I’d say more than 80% of all pregnant women have some stretch of their rectus abdominis at their linea alba, commonly known as diastasis recti. An avulsion, or tear, from the linea alba is a hernia and may need to be addressed surgically. Often, a diastasis will decrease or disappear with rest pospartum and as the tissue reduces in stretch after the baby is delivered. I don’t even bother assessing a diastasis until after 6-8 weeks postpartum (3 months, if I can convince mom to wait!) because there is so much healing that happens between birth and 8-12 weeks that will naturally occur if mom is patient and not aggressive with returning to strenuous activity. If it’s assessed at 12 weeks and is either greater than 2 fingers width or accompanied by other postpartum issues (pain, incontinence, a feeling of looseness or tightness), then I’m happy to assess and address the tissue. Not all moms with a diastasis have issues or cannot contract their abdominal muscles. Some of the issues are cosmetic and some are voluntary contraction problems, both of which are valid and solutions should be explored if mom is concerned. I recommend moms get checked out by a pelvic floor physical therapist who is trained in how to properly grade and measure a diastasis AND knows how to treat it. This is not a job for a Ob/gyn, this is the job for a rehabilitation specialist.
6. As a working mom, I find work/life balance to be a “take it day by day” situation.

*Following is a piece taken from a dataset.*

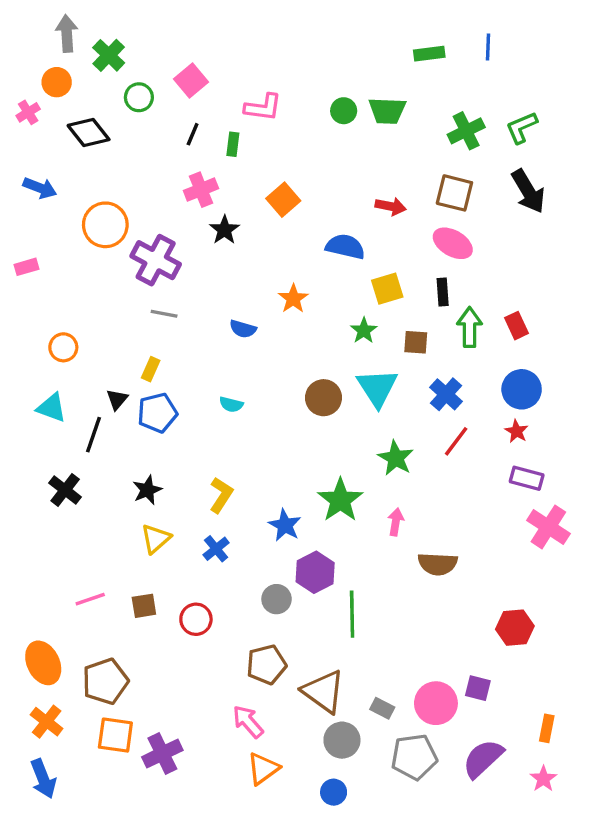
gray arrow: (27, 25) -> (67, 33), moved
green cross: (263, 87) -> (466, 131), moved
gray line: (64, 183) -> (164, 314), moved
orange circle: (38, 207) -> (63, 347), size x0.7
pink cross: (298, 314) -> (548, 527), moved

You have two beautiful young children. In your experience, what was the best advice you were given (or you discovered on your own) around making it work.
The best advice I ever got was to do what works for your family. End of story. What works for us is to have a full-time nanny, my husband working full time, and me running my business for myself. In my opinion, there is no “balance”, there is what works for me on any given day or during a particular period of growth, either with my business or my family. Some days/weeks are work-heavy, some are family-heavy, it’s just dependent on what we’re dealing with at that time. It’s constantly changing, but we strive to give our kids a consistent routine with dependable people who love them and it works for us. They’re happy and healthy and we are able to pursue our careers and make time for our kids and each other.
Dr. Abby Bales is the owner and founder of Reform Physical Therapy, specializes in pelvic health and rehabilitation for pregnant and postpartum athletes. Abby received her Doctorate in Physical Therapy from NYU and holds her CSCS from the NSCA. In addition, Abby has completed extensive pelvic floor and women’s health courses with the renowned Herman and Wallace, as well as a variety of others with the Grey Institute, Barral Institute, Postural Restoration Institute, and VDOT coaching clinic, among others. Abby has consulted for some of the top boutique fitness studios in NYC, is an active member of the APTA Section on Women’s Health, and is a motivational speaker. Abby is a huge fan of fitness and lives in New York City with her two young children and husband.